§ Exercise instructions
How many lines in the data below contain the string "median"? Reply with the number only.

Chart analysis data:
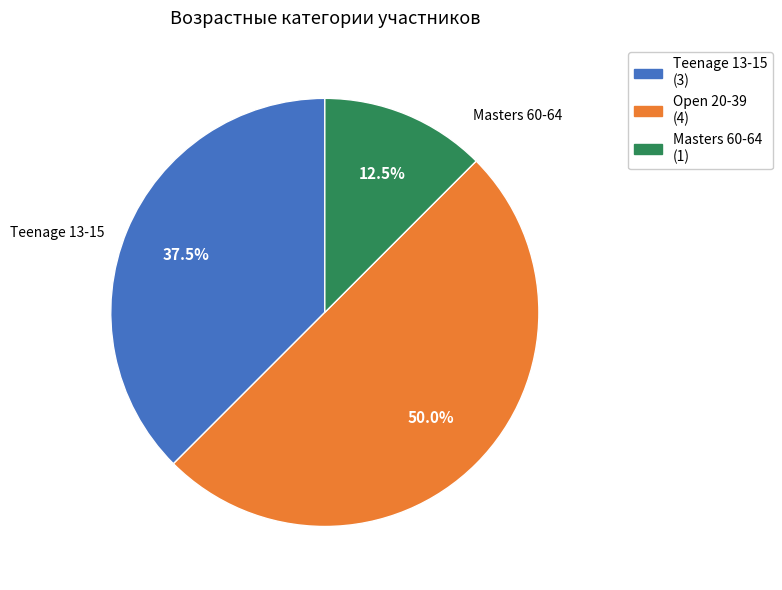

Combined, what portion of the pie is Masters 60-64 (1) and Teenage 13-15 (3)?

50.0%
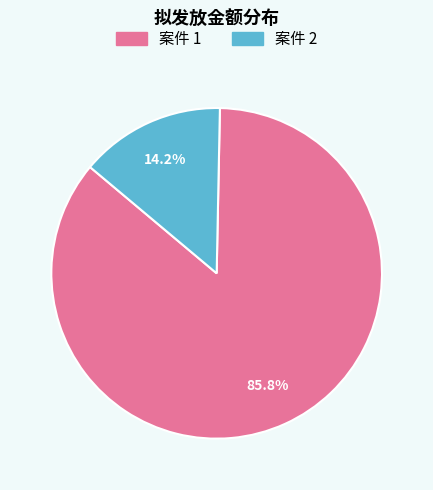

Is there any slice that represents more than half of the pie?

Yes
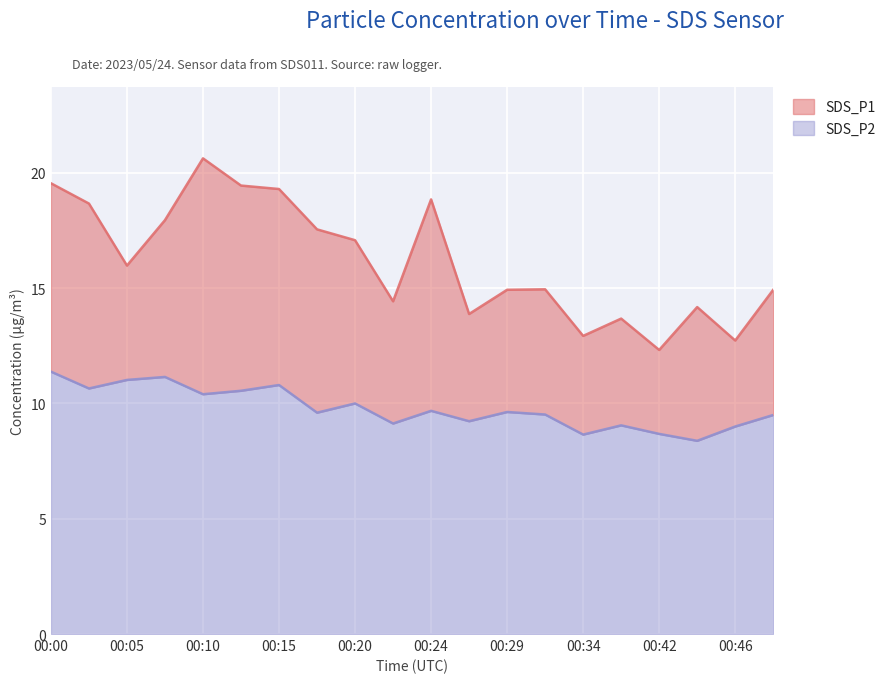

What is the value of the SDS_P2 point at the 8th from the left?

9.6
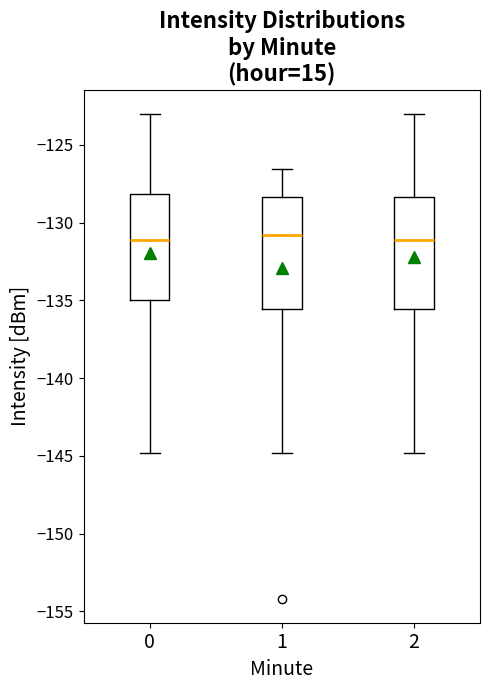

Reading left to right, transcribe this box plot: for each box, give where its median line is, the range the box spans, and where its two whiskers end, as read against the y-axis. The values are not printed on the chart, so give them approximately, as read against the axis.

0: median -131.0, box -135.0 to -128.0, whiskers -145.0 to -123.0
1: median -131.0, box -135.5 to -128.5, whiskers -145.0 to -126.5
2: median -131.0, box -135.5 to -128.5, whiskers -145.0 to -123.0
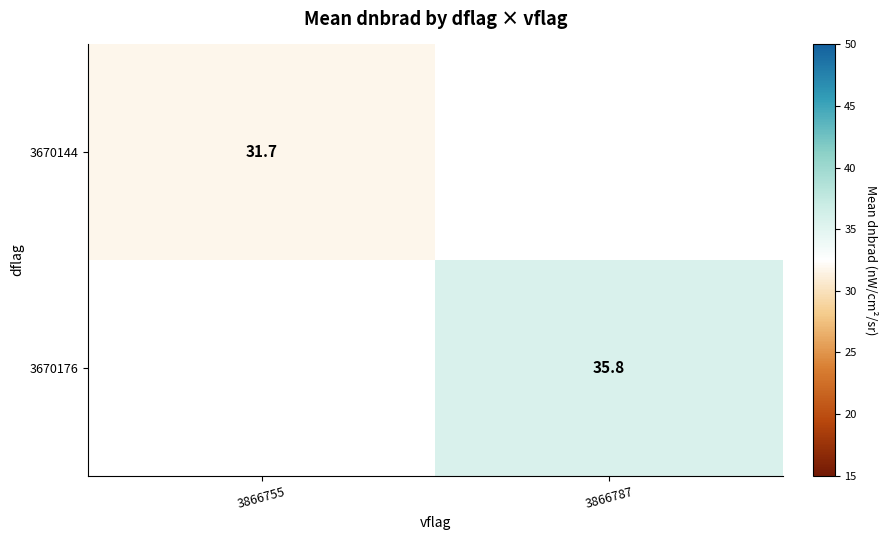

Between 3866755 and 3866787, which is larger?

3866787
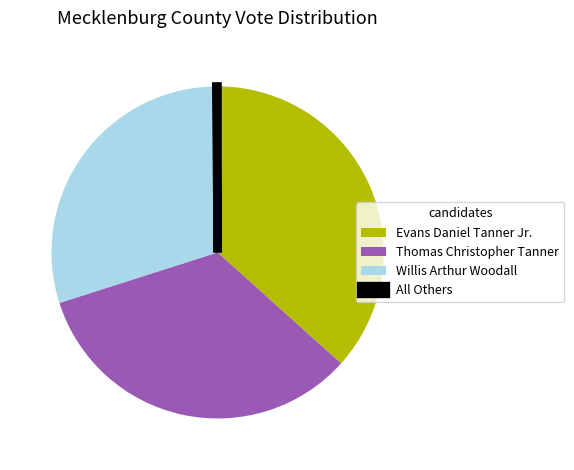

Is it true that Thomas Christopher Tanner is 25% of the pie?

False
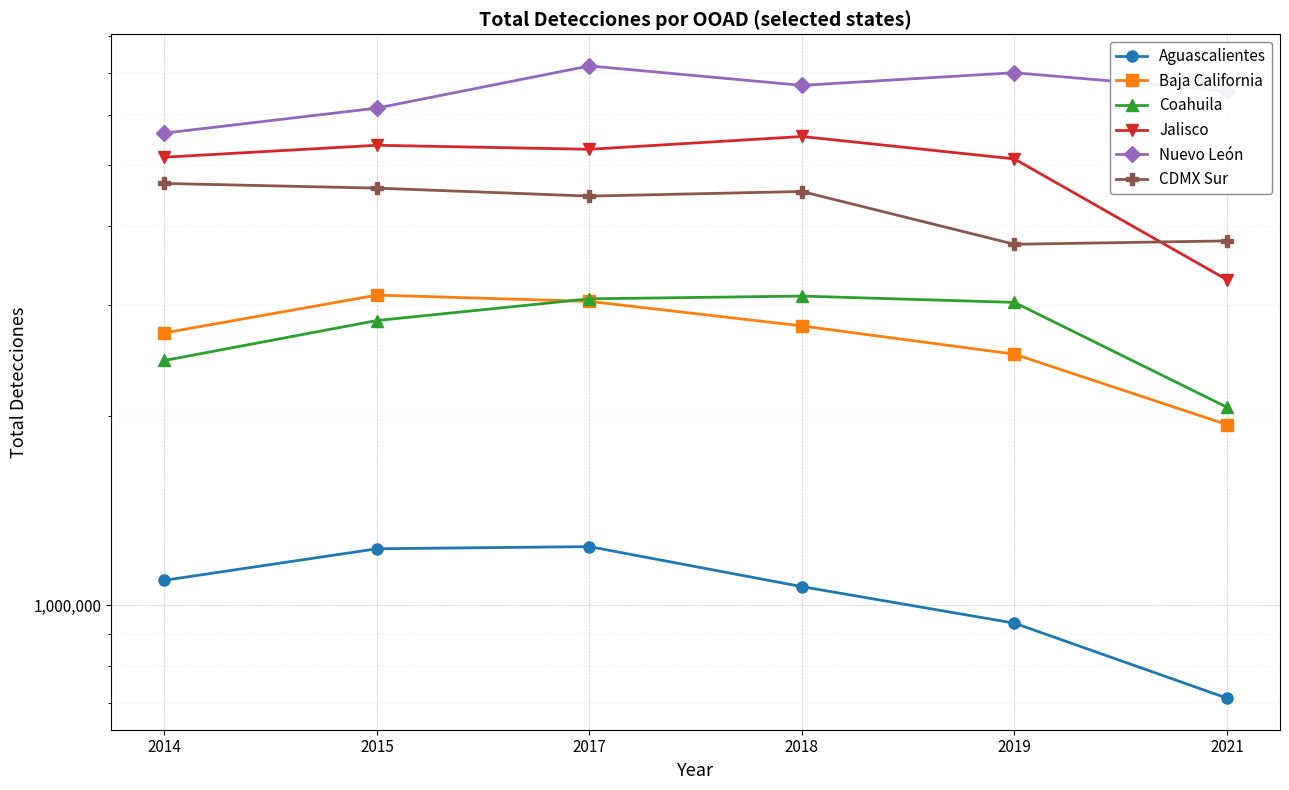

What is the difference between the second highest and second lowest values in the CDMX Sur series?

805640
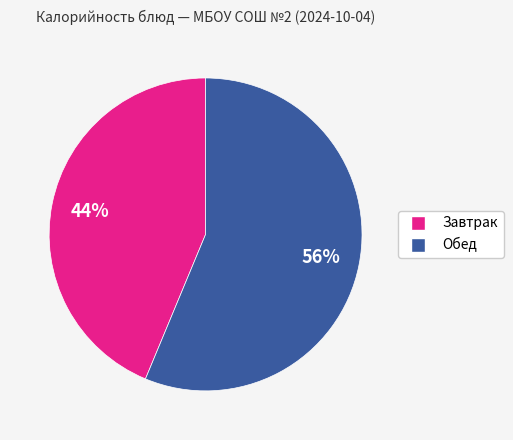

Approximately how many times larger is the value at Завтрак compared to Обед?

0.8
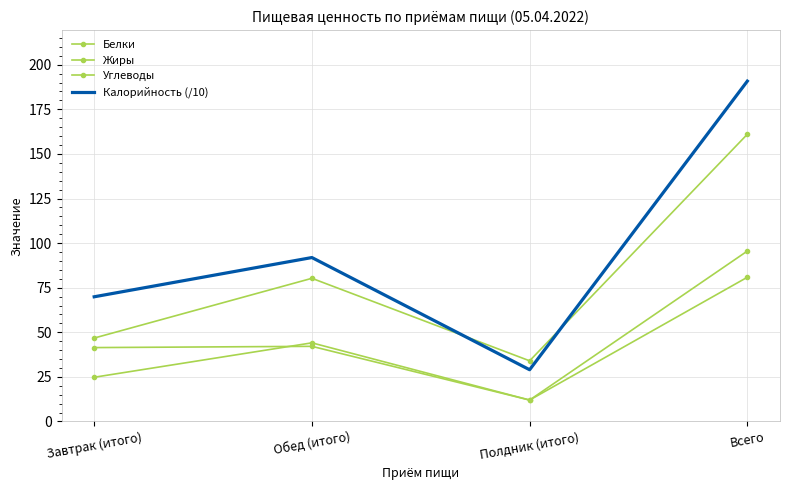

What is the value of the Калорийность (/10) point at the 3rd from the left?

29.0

§ Result of this exercise
4